The last week was a lot of dinners, this being with some of my neighbors, at a little restaurant along the Oder River. We are eating hamburgers, as I get tuned up again for American food.
Author: Kevin McCartney
Cemetery photos
What follows are a few final photos from my last week in Szczecin and arrival in northern Maine. The last week was very busy with me trying to finish projects, get everything leaned and sorted and, it seems, a going away party every evening (from neighbors, colleagues, office, Rotary). My neighbors took me out and on the way we had to visit the cemetery. This is, again, the second largest in Europe and something that Szczecin is very proud of. I include two more pictures here. The first is of some German graves that have been preserved.

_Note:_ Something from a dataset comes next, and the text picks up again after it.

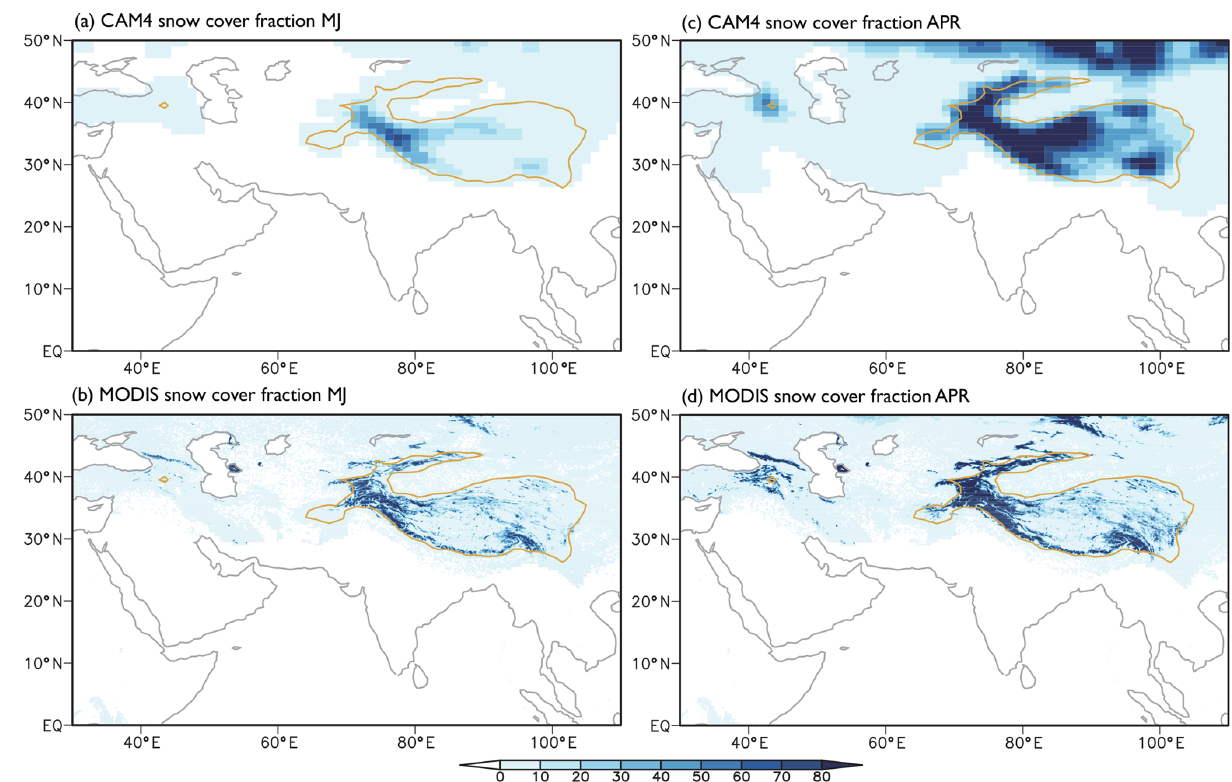
Figure 2. Snow cover fraction (%) over Asia in CAM4 (a, c) and in Moderate Resolution Imaging Spectroradiometer (MODIS)-retrieved observation (b, d) for May to June and for April, respectively. Yellow line shows the profile of the Tibetan Plateau above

The second picture is a couple of Polish graves from the late 1940s. What is interesting here is that the flowers and candles are in evidence here as everywhere else. The Poles take their cemeteries very seriously.
Rock displays
In front of the old geology building are some large boulders of granite and gneiss. A nice display, and educational. We should have some of these in front or behind Folsom Hall – Chunzeng, what do you think?
Szczecin architecture
Another street corner with the beautiful old German architecture. I have said many times that Szczecin should better market their city to tourists. There is no old rynek square as in Poznań, Torun or Gdansk, but there is still much beauty to be seen. The second picture shows the same corner building with one of the old water pumps in the foreground; there seem to be one of these pumps every block or so (I would guess they also served as fire hydrants).
Cemetery
This is the edge of what I am told is the second largest cemetery in Europe. This goes on and on. This picture was taken during Easter weekend, but even away from the holidays the number of flowers – many of these are fresh flowers – and candles that decorate the graves is amazing, at least by our standards. Family is very important to Poles, who have an almost Japanese respect for ancestors. Note that many of the grave sites have benches for visitors.
Bullet Holes
This is a building not far from where I work. Those surely are bullet holes. These are now fairly hard to find, as most of the buildings have been refurbished, but damage from the war was still pretty common until recent years. This building is near a pretty major intersection and fighting there must have been furious. The Germans were defending one of their home cities, and not far from Berlin. There are few older buildings in this immediate area, with a modern shopping mall now on the opposite corner.
Beer at Cutty Sark
Beer at a favorite local watering hole, the Cutty Sark Taverna. Here are colleagues from Poland, France, Turkey and China. Another restaurant has a Celtic décor with a signature from Sinead O’Connor, who had a famous altercation with Pope John Paul II. The Poles seem to take everything in stride.
WWI Memorial
In the churchyard is this little WWI memorial. This village was German a hundred years ago. None of these families would still be here. I am informed that the Poles are making increased efforts to preserve the old German cemeteries as part of “their” history.
Dobra church
A biology colleague of mine in the department is part of a choir and I have gone to church with her to see the group perform. These are just a couple of photos from the outside and inside. Small church built in 1875 in the little village of Dobra, northwest of Szczecin ad about a kilometer from the German border.
Stephanocha fulbrightii
This is a new species, from the early Eocene of Ocean Drill Program Hole 752A in the Indian Ocean. The skeletons have a fairly small size (40 micrometers) but a basal ring with many sides and an apical structure with many windows tha tis unusually complex for the time. The new species is named after United States Senator J. William Fulbright (1905-1995) who in 1946 established the international exchange program of scholars that allowed me to do research in Szczecin Poland, which resulted in the discovery of this species.